Output every entry exactly as given.

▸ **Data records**
:::::
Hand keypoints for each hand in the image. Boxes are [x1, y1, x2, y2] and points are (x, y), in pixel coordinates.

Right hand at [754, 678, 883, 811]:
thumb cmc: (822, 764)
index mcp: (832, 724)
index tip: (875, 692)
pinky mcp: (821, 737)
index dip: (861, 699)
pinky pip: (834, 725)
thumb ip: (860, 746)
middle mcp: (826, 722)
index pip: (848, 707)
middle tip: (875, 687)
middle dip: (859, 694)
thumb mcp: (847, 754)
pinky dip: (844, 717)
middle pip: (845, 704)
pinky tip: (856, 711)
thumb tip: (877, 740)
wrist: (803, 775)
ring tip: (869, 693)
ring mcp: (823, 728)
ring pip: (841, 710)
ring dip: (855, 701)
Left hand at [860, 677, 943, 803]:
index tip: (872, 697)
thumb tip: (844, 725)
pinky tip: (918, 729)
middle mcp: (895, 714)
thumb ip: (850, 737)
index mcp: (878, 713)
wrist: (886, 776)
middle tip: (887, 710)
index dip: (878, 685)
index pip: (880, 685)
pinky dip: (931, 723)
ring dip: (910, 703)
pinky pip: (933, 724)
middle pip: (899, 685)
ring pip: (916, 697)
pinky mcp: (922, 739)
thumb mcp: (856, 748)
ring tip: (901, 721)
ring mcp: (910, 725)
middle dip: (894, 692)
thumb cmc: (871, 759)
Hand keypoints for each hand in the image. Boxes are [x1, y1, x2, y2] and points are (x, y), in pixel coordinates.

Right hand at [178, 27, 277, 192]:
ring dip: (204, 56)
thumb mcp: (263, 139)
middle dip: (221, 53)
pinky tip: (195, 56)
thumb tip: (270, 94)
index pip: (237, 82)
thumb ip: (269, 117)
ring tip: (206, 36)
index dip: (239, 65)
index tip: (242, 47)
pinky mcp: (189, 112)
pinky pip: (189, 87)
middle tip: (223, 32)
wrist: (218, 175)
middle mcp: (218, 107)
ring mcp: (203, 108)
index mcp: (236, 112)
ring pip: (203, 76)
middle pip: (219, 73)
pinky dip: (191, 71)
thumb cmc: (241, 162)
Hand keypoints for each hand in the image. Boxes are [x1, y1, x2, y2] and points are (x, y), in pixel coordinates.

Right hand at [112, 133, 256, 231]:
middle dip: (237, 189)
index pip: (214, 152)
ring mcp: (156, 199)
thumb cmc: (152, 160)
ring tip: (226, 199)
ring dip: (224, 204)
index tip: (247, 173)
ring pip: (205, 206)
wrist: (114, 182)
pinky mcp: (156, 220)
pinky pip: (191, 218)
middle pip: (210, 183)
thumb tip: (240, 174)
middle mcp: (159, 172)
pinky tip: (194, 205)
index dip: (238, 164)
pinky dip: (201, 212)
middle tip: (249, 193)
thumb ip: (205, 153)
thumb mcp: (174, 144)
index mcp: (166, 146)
:::::
▸ **Finished exercise**
Hand keypoints for each hand in the image. Boxes are [x1, y1, x2, y2] and points are (x, y), in pixel coordinates.

Right hand at [754, 678, 883, 811]:
thumb cmc: (822, 764)
index mcp: (832, 724)
index tip: (875, 692)
pinky mcp: (821, 737)
index dip: (861, 699)
pinky pip: (834, 725)
thumb ip: (860, 746)
middle mcp: (826, 722)
index pip: (848, 707)
middle tip: (875, 687)
middle dip: (859, 694)
thumb mcp: (847, 754)
pinky dip: (844, 717)
middle pip: (845, 704)
pinky tip: (856, 711)
thumb tip: (877, 740)
wrist: (803, 775)
ring tip: (869, 693)
ring mcp: (823, 728)
ring pip: (841, 710)
ring dip: (855, 701)
Left hand at [860, 677, 943, 803]:
index tip: (872, 697)
thumb tip: (844, 725)
pinky tip: (918, 729)
middle mcp: (895, 714)
thumb ip: (850, 737)
index mcp: (878, 713)
wrist: (886, 776)
middle tip: (887, 710)
index dip: (878, 685)
index pip: (880, 685)
pinky dip: (931, 723)
ring dip: (910, 703)
pinky pip: (933, 724)
middle pip: (899, 685)
ring pip: (916, 697)
pinky mcp: (922, 739)
thumb mcp: (856, 748)
ring tip: (901, 721)
ring mcp: (910, 725)
middle dip: (894, 692)
thumb cmc: (871, 759)
Hand keypoints for each hand in the image. Boxes are [x1, y1, x2, y2] and points are (x, y), in pixel coordinates.

Right hand at [178, 27, 277, 192]:
ring dip: (204, 56)
thumb mcp: (263, 139)
middle dip: (221, 53)
pinky tip: (195, 56)
thumb tip: (270, 94)
index pip: (237, 82)
thumb ip: (269, 117)
ring tip: (206, 36)
index dip: (239, 65)
index tip: (242, 47)
pinky mcp: (189, 112)
pinky pip: (189, 87)
middle tip: (223, 32)
wrist: (218, 175)
middle mcp: (218, 107)
ring mcp: (203, 108)
index mcp: (236, 112)
ring pip: (203, 76)
middle pip: (219, 73)
pinky dip: (191, 71)
thumb cmc: (241, 162)
Hand keypoints for each hand in the image. Boxes are [x1, y1, x2, y2] and points are (x, y), in pixel coordinates.

Right hand at [112, 133, 256, 231]:
middle dip: (237, 189)
index pip: (214, 152)
ring mcp: (156, 199)
thumb cmc: (152, 160)
ring tip: (226, 199)
ring dip: (224, 204)
index tip: (247, 173)
ring pip: (205, 206)
wrist: (114, 182)
pinky mcp: (156, 220)
pinky pip: (191, 218)
middle pip: (210, 183)
thumb tip: (240, 174)
middle mcp: (159, 172)
pinky tip: (194, 205)
index dip: (238, 164)
pinky dip: (201, 212)
middle tip: (249, 193)
thumb ip: (205, 153)
thumb mcp: (174, 144)
index mcp: (166, 146)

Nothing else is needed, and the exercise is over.